Bio-Medical Library’s Breast Cancer Superheroes Art Exhibit: Spotlight on Radiation Diva

by Rachel Hawkins

The Bio-Medical Library’s walls have recently been adorned with bright paintings of superheroes for the newest exhibit in the Art @ Bio-Med program, running now through October 2 (exhibit information).  

But they are more than just flashy paintings. These are the stories of survivors.

Breast Cancer Superheros Art Exhibit at the Bio-Medical Library
Breast Cancer Superheros Art Exhibit at the Bio-Medical Library

Inspired by many close friends undergoing chemotherapy and radiation treatments, artist Barbara Porwit saw women turning health challenges into personal power. The concept for her Breast Cancer Superhero Project emerged and resulted in six stunning, large-scale oil paintings that combine pop art, positive psychology, and the universal hero’s journey. 

In this series of news features, we will introduce you to the superheroes and share each woman’s inspiring story.   

The first superhero is Jill Stanton: Radiation Diva.

Jill Stanton: Radiation Diva

Wife, sister, daughter, writer, performer, stage manager extraordinaire, thespian, unicorn 
Diagnosed in 2009 at age 37 
Lumpectomy, radiation 

Jill Stanton believes in what’s invisible. 

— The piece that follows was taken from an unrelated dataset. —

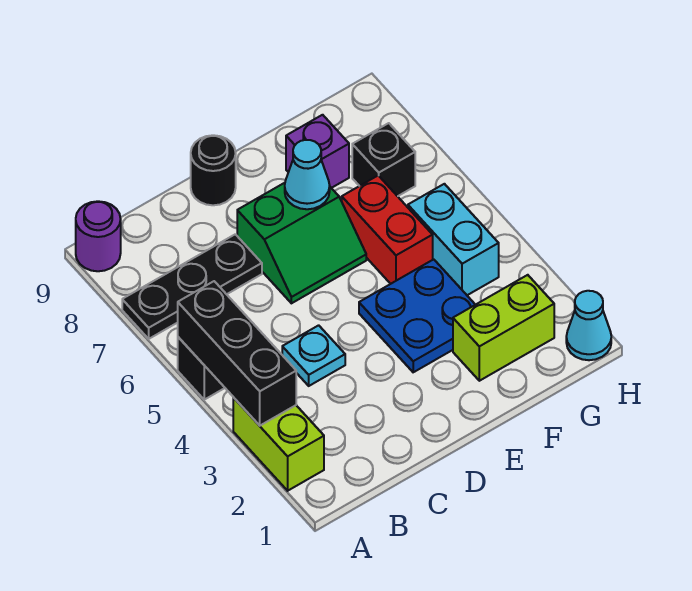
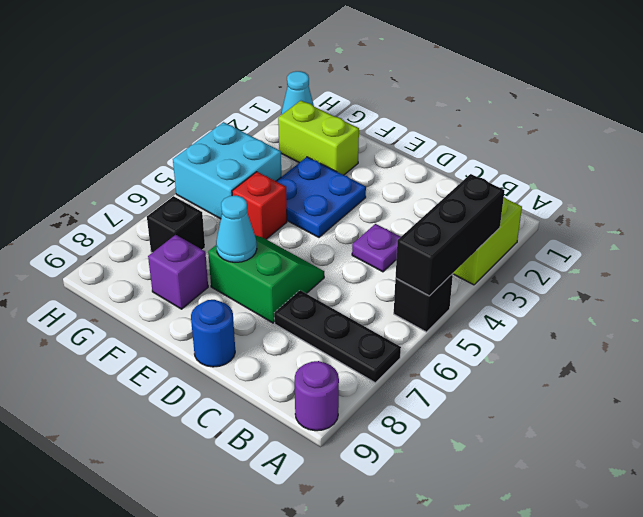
cyan 1x1 plate [282,325,345,386] -> purple 1x1 plate [352,224,400,272]
black 1x1 round brick [191,135,236,205] -> blue 1x1 round brick [191,300,235,367]
red 1x2 brick [342,176,433,284] -> red 1x1 brick [232,172,287,239]
cyan 1x2 brick [408,184,499,295] -> cyan 2x2 brick [173,122,281,219]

Every day for seven weeks, Stanton hiked her body onto a metal table to expose her breast to radiation. While technicians ducked behind concrete walls to dodge the danger, Stanton held still beneath the beam so it could kill away any rogue cancer cells that might have remained after her lumpectomy. 

Jill Stanton: Radiation Diva. Art by Barbara Porwit.
Jill Stanton: Radiation Diva. Art by Barbara Porwit.

There was another unseen force in the air: music. 

Lying prone and perfectly still beneath the beam, Stanton closed her eyes and listened to the beat and the rhythm that poured from the speaker. 

Stanton remembered that exposure to radiation is a key element in many superhero origination stories. Every day during those long weeks, she concentrated on the lyrics of the music that played believing that each song contained a secret message that would expand the power of the radiation to keep the cancer away forever. Lying prone and perfectly still beneath the beam, she decoded the songs, listening for the superpowers that would help her to heal. To triumph. 

“Imagining my superhero persona, and being able to smile about it – that’s how I coped. That’s what saw me through,” she said. 

Stanton believes in what can’t be seen. Because, like hope and determination, the power of what’s invisible can save us all. 

Drawing out the Superhero within

Artist’s notes

Jill and I have known each other for a long time. I was on the list of friends that got a daily post about music playing on the radio as she was treated, with her request for suggestions of superpowers she would get based on the songs. I was dumbfounded by Jill’s imagination and good humor in the face of her diagnosis. 

Admiring Jill as she claimed the power that she needed to get through her treatment was part of what fired up this project. 

Jill was my first portrait subject and we talked at length about an original costume. A seasoned performer, Jill wanted to be pictured with her feathered fans. In an inspired idea, she suggested transforming her hospital bracelets into Wonder Woman bracelets and I decided she would deflect breast cancer bullets. Jill fashioned a Disco-ball inspired bra that she wore for her photo shoot. 

The challenge in this painting was to resist the urge to make it too busy. I had to make choices about what the viewer really needed to focus on – there is so much back story it would have been easy to tell too much. 

At a certain point I knew it had to be about the pathways of the bullets. They are all around her but they aren’t getting to her. 

Most of all, it had to be about the look in her eyes. It needed to say: “You can’t get me. I got this.”